= Exercise brief =
What needs reproducing is the run of lines in the data below starting at the line with "respondent may cross‑examine witnesses and" and ending at the line with "By choosing compostable", both ends included. Copy it exactly, without pictures, and add nothing.

Dataset entries:
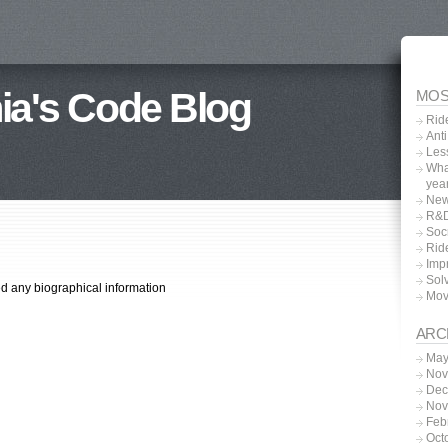
ia's Code Blog
MOS
Rid
Anti
Les
What
yea
New
R&D
Soc
Rid
Impr
Sol
ed any biographical information
Movi
ARC
May
Nov
Dec
Nov
Feb
Oct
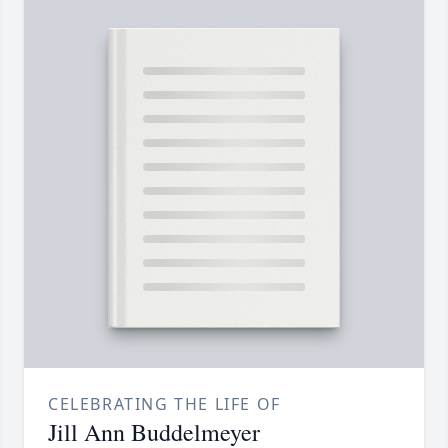
CELEBRATING THE LIFE OF
Jill Ann Buddelmeyer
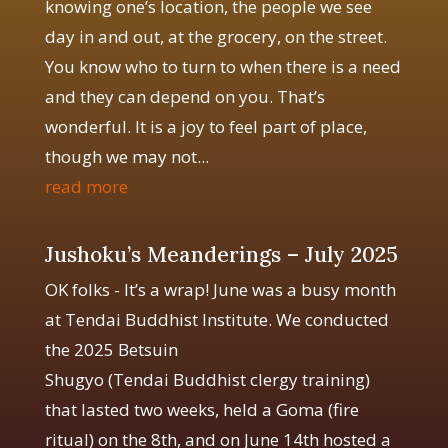
knowing one’s location, the people we see
day in and out, at the grocery, on the street.
You know who to turn to when there is a need
and they can depend on you. That’s
wonderful. It is a joy to feel part of place,
though we may not...
read more
Jushoku’s Meanderings – July 2025
OK folks - It’s a wrap! June was a busy month
at Tendai Buddhist Institute. We conducted
the 2025 Betsuin
Shugyo (Tendai Buddhist clergy training)
that lasted two weeks, held a Goma (fire
ritual) on the 8th, and on June 14th hosted a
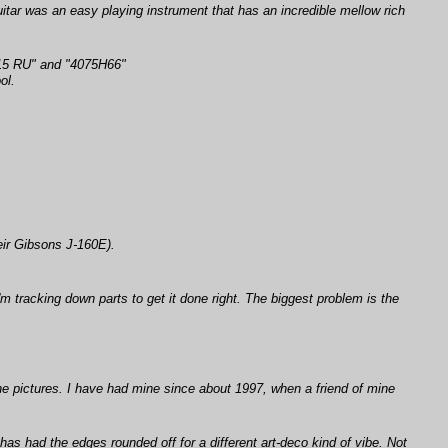
itar was an easy playing instrument that has an incredible mellow rich
 515 RU" and "4075H66"
ol.
.
eir Gibsons J-160E).
'm tracking down parts to get it done right. The biggest problem is the
the pictures. I have had mine since about 1997, when a friend of mine
has had the edges rounded off for a different art-deco kind of vibe. Not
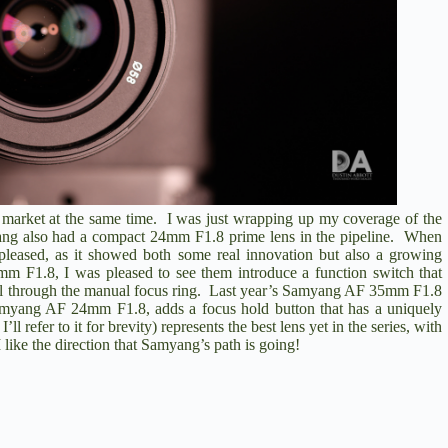
e market at the same time. I was just wrapping up my coverage of the
ang also had a compact 24mm F1.8 prime lens in the pipeline. When
pleased, as it showed both some real innovation but also a growing
mm F1.8
, I was pleased to see them introduce a function switch that
ol through the manual focus ring. Last year’s
Samyang AF 35mm F1.8
myang AF 24mm F1.8
, adds a focus hold button that has a uniquely
refer to it for brevity) represents the best lens yet in the series, with
 like the direction that Samyang’s path is going!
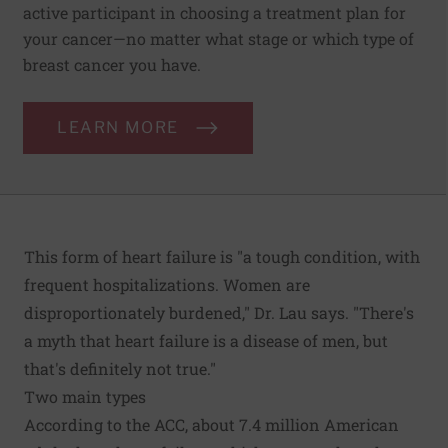
active participant in choosing a treatment plan for
your cancer—no matter what stage or which type of
breast cancer you have.
LEARN MORE
This form of heart failure is "a tough condition, with
frequent hospitalizations. Women are
disproportionately burdened," Dr. Lau says. "There's
a myth that heart failure is a disease of men, but
that's definitely not true."
Two main types
According to the ACC, about 7.4 million American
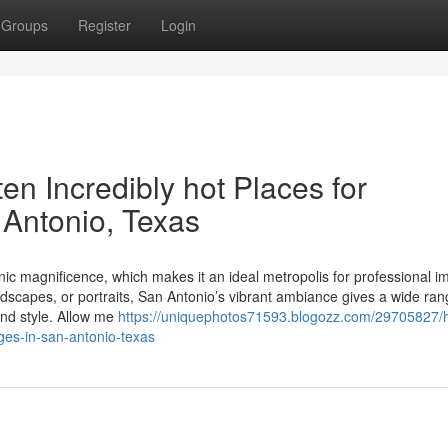
Groups
Register
Login
ten Incredibly hot Places for
n Antonio, Texas
cenic magnificence, which makes it an ideal metropolis for professional i
scapes, or portraits, San Antonio’s vibrant ambiance gives a wide ran
and style. Allow me
https://uniquephotos71593.blogozz.com/29705827/h
ages-in-san-antonio-texas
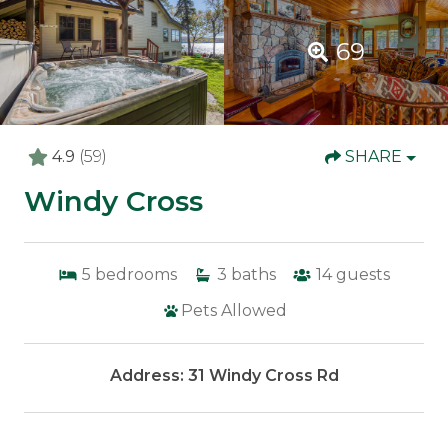
69
4.9
(59)
SHARE
Windy Cross
5
bedrooms
3
baths
14
guests
Pets Allowed
Address: 31 Windy Cross Rd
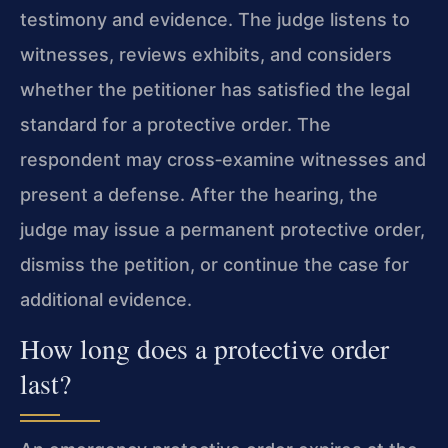
testimony and evidence. The judge listens to
witnesses, reviews exhibits, and considers
whether the petitioner has satisfied the legal
standard for a protective order. The
respondent may cross‑examine witnesses and
present a defense. After the hearing, the
judge may issue a permanent protective order,
dismiss the petition, or continue the case for
additional evidence.
How long does a protective order
last?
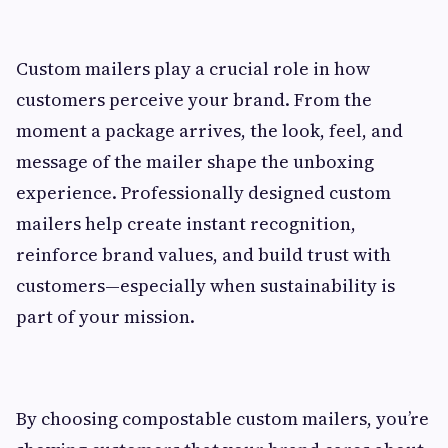
Custom mailers play a crucial role in how
customers perceive your brand. From the
moment a package arrives, the look, feel, and
message of the mailer shape the unboxing
experience. Professionally designed custom
mailers help create instant recognition,
reinforce brand values, and build trust with
customers—especially when sustainability is
part of your mission.
By choosing compostable custom mailers, you’re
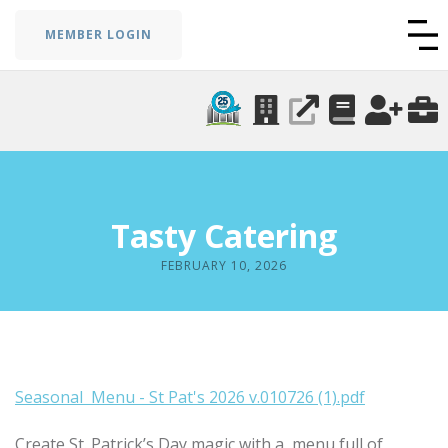
MEMBER LOGIN
Tasty Catering
FEBRUARY 10, 2026
Seasonal Menu - St Pat's 2026 v.010726 (1).pdf
Create St. Patrick’s Day magic with a menu full of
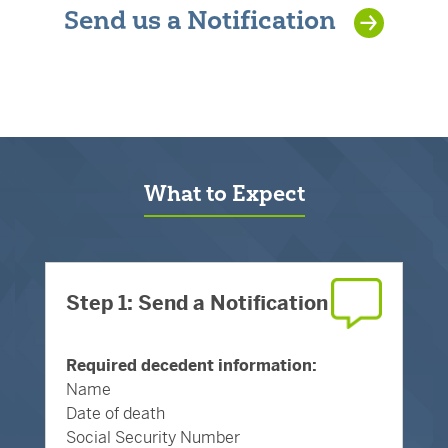
Send us a Notification
What to Expect
Step 1: Send a Notification
Required decedent information:
Name
Date of death
Social Security Number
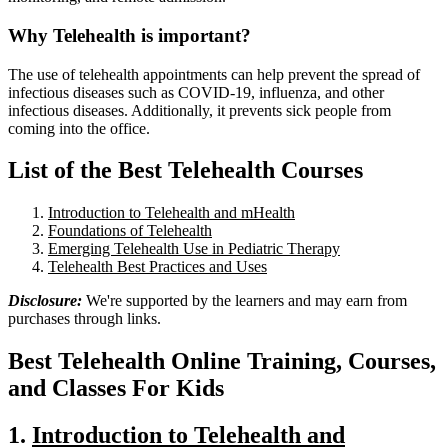
Why Telehealth is important?
The use of telehealth appointments can help prevent the spread of
infectious diseases such as COVID-19, influenza, and other
infectious diseases. Additionally, it prevents sick people from
coming into the office.
List of the Best Telehealth Courses
Introduction to Telehealth and mHealth
Foundations of Telehealth
Emerging Telehealth Use in Pediatric Therapy
Telehealth Best Practices and Uses
Disclosure:
We're supported by the learners and may earn from
purchases through links.
Best
Telehealth
Online Training, Courses,
and Classes For Kids
1.
Introduction to Telehealth and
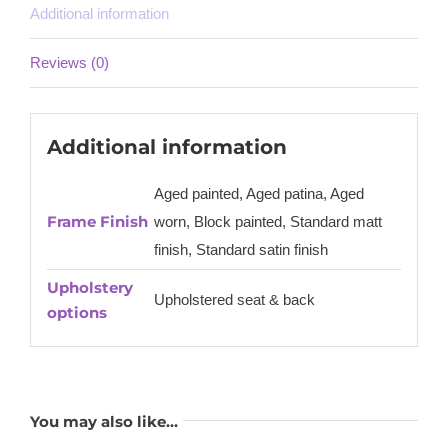
Additional information
Reviews (0)
Additional information
Aged painted, Aged patina, Aged
Frame Finish
worn, Block painted, Standard matt
finish, Standard satin finish
Upholstery
Upholstered seat & back
options
You may also like…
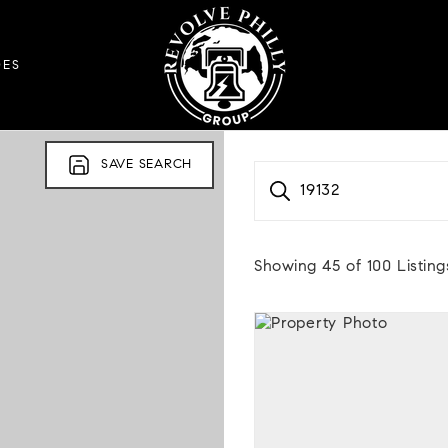
DES
SAVE SEARCH
19132
Showing
45
of
100
Listing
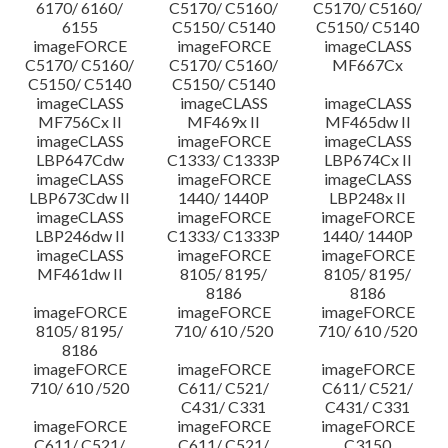
6170/ 6160/
C5170/ C5160/
C5170/ C5160/
6155
C5150/ C5140
C5150/ C5140
imageFORCE
imageFORCE
imageCLASS
C5170/ C5160/
C5170/ C5160/
MF667Cx
C5150/ C5140
C5150/ C5140
imageCLASS
imageCLASS
imageCLASS
MF756Cx II
MF469x II
MF465dw II
imageCLASS
imageFORCE
imageCLASS
LBP647Cdw
C1333/ C1333P
LBP674Cx II
imageCLASS
imageFORCE
imageCLASS
LBP673Cdw II
1440/ 1440P
LBP248x II
imageCLASS
imageFORCE
imageFORCE
LBP246dw II
C1333/ C1333P
1440/ 1440P
imageCLASS
imageFORCE
imageFORCE
MF461dw II
8105/ 8195/
8105/ 8195/
8186
8186
imageFORCE
imageFORCE
imageFORCE
8105/ 8195/
710/ 610 /520
710/ 610 /520
8186
imageFORCE
imageFORCE
imageFORCE
710/ 610 /520
C611/ C521/
C611/ C521/
C431/ C331
C431/ C331
imageFORCE
imageFORCE
imageFORCE
C611/ C521/
C611/ C521/
C3150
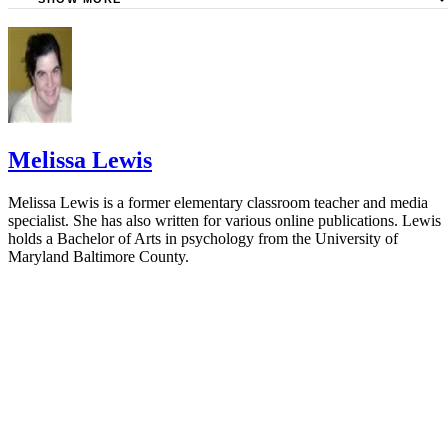
Ask Dr. Sears: Constipation
Parenting: When Solids Cause Constipation
KidsHealth: Constipation
University of California San Francisco: Starting Solid Foo
Melissa Lewis
Melissa Lewis is a former elementary classroom teacher and media
specialist. She has also written for various online publications. Lewis
holds a Bachelor of Arts in psychology from the University of
Maryland Baltimore County.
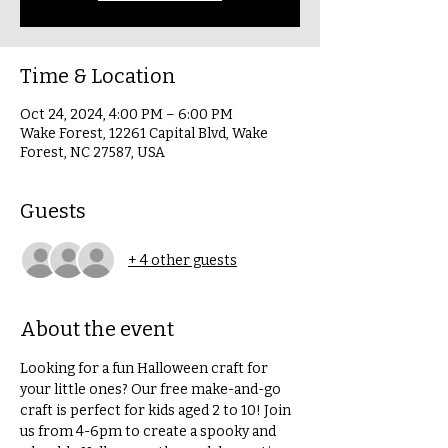
Time & Location
Oct 24, 2024, 4:00 PM – 6:00 PM
Wake Forest, 12261 Capital Blvd, Wake
Forest, NC 27587, USA
Guests
+ 4 other guests
About the event
Looking for a fun Halloween craft for 
your little ones? Our free make-and-go 
craft is perfect for kids aged 2 to 10! Join 
us from 4-6pm to create a spooky and 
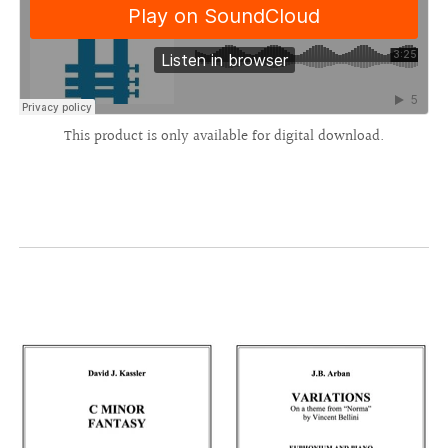
This product is only available for digital download.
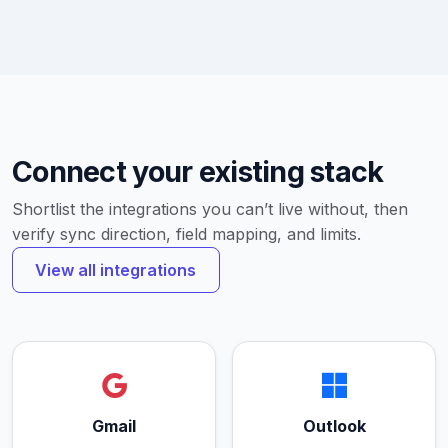
Connect your existing stack
Shortlist the integrations you can’t live without, then
verify sync direction, field mapping, and limits.
View all integrations
Gmail
Outlook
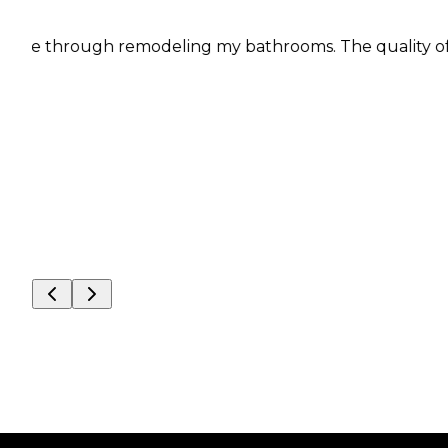
 me through remodeling my bathrooms. The quality of wo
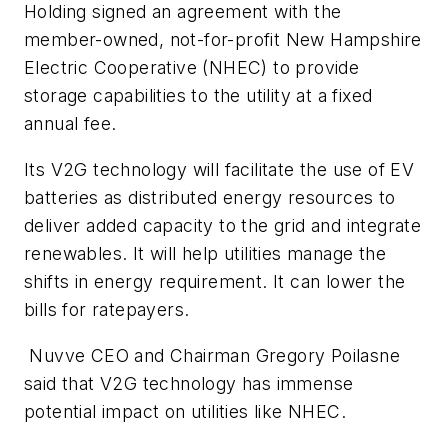
Holding signed an agreement with the
member-owned, not-for-profit New Hampshire
Electric Cooperative (NHEC) to provide
storage capabilities to the utility at a fixed
annual fee.
Its V2G technology will facilitate the use of EV
batteries as distributed energy resources to
deliver added capacity to the grid and integrate
renewables. It will help utilities manage the
shifts in energy requirement. It can lower the
bills for ratepayers.
Nuvve CEO and Chairman Gregory Poilasne
said that V2G technology has immense
potential impact on utilities like NHEC.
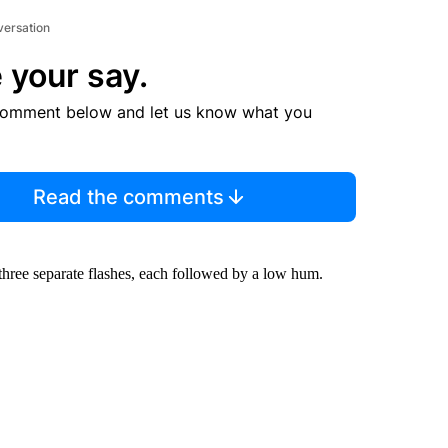
versation
 your say.
comment below and let us know what you
Read the comments
 three separate flashes, each followed by a low hum.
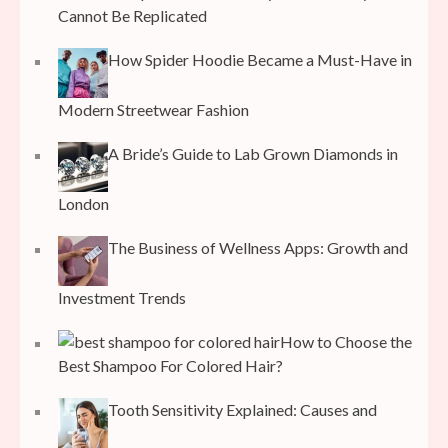
Cannot Be Replicated
How Spider Hoodie Became a Must-Have in
Modern Streetwear Fashion
A Bride’s Guide to Lab Grown Diamonds in
London
The Business of Wellness Apps: Growth and
Investment Trends
How to Choose the
Best Shampoo For Colored Hair?
Tooth Sensitivity Explained: Causes and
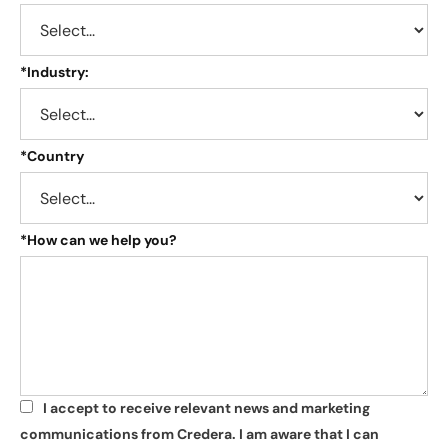
*
Industry:
*
Country
*
How can we help you?
I accept to receive relevant news and marketing
*
communications from Credera. I am aware that I can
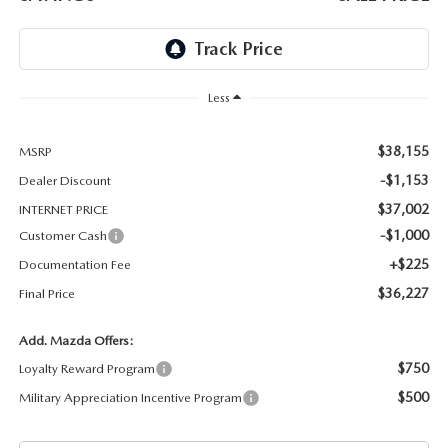
THE BARNETT PROMISE
Less
$38,155
MSRP
-$1,153
Dealer Discount
$37,002
INTERNET PRICE
-$1,000
Customer Cash
+$225
Documentation Fee
$36,227
Final Price
Add. Mazda Offers:
$750
Loyalty Reward Program
$500
Military Appreciation Incentive Program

= Task solution =
respondent may cross‑examine witnesses and
present a defense. After the hearing, the
judge may issue a permanent protective order,
dismiss the petition, or continue the case for
additional evidence.
How long does a protective order
last?
Custom mailers play a crucial role in how
customers perceive your brand. From the
moment a package arrives, the look, feel, and
message of the mailer shape the unboxing
experience. Professionally designed custom
mailers help create instant recognition,
reinforce brand values, and build trust with
customers—especially when sustainability is
part of your mission.
By choosing compostable custom mailers, you’re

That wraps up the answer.